Dewa News – Polresta Sidoarjo menangkap dua kades aktif dan seorang mantan kepala desa (kades) dalam operasi tangkap tangan (OTT). Ketiganya terlibat dalam tindak pidana korupsi penyuapan seleksi perangkat desa.
Mereka adalah Kades Sudimoro, Kecamatan Tulangan, berinisial MAS, 40; Kades Medalem, Kecamatan Tulangan, berinisial S, 54; dan mantan Kades Banjarsari, Kecamatan Buduran, berinisial SY, 55.
Tak tanggung-tanggung, dari hasil OTT, polisi menyita uang tunai sekitar Rp 1,1 miliar. Hal ini diungkap Kapolresta Sidoarjo Kombespol Christian Tobing saat konferensi pers di Mapolresta Sidoarjo.
“Kami menyita uang tunai Rp 185 juta yang disimpan di plastik kresek di kursi depan (mobil yang dikendarai MAS dan S saat OTT),” tutur Kombespol Christian, dikutip dari Radar Sidoarjo, Jawa Pos Group, Rabu (25/6).
Setelah menyelidiki lebih lanjut, Satreskrim Polresta Sidoarjo berhasil menyita total uang senilai Rp 1,1 miliar dari berbagai rekening milik para tersangka. Rinciannya, uang tunai Rp 185 juta dari mobil tersangka, Rp 230 juta dari rekening bank swasta atas nama MAS, Rp 80 juta dari rekening bank pemerintah atas nama MAS, dan Rp 604,83 juta dari rekening milik SY dan perusahaannya.

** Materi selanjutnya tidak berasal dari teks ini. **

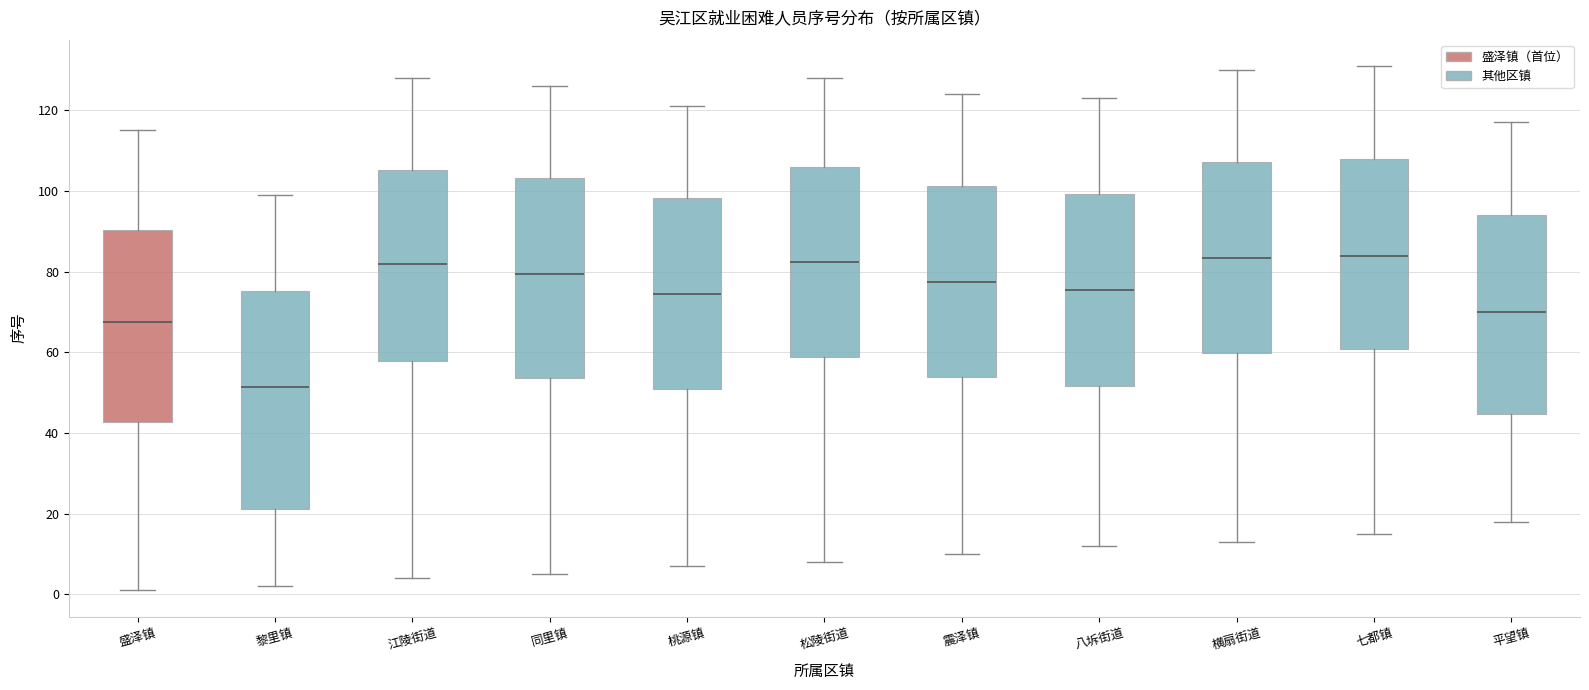

Which box is the tallest, from its lower edge to its upper edge?

黎里镇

Selain uang tunai, Satreskrim Polresta Sidoarjo juga mengamankan barang bukti, berupa satu unit mobil, satu unit motor, tiga kartu ATM, dua buku tabungan, tiga unit ponsel, serta enam lembar bukti transfer.
Kombespol Christian mengungkapkan para tersangka meminta uang kepada peserta seleksi perangkat desa, dengan range nilai Rp 120 juta – Rp 170 juta per orang sebagai imbalan kelulusan.
Modusnya, Mantan Kades Banjarsari, SY, berperan sebagai koordinator yang memiliki koneksi dengan pihak panitia seleksi. Dia meminta Rp 100 juta per peserta kepada para kepala desa.
SY kemudian membagi Rp 10 juta untuk masing-masing kades, dalam hal ini adalah Kades Sudimoro, MAS, dan Kades Medalem, S. SY juga mengirimkan Rp 50 juta kepada seseorang berinisial SSP.
“Sisanya, sekitar Rp 40 juta, dinikmati SY. Dari total transaksi, SY diduga menerima Rp 720 juta, sedangkan MAS dan S masing-masing menerima sekitar Rp 150 juta,” papar Christian Tobing.
Kombespol Christian mengungkapkan bahwa SY diduga menerima total Rp 720 juta. Lalu MAS dan S masing-masing mengantongi sekitar Rp 150 juta. Saat ini polisi masih menelusuri ke mana saja dana ratusan juta lainnya mengalir.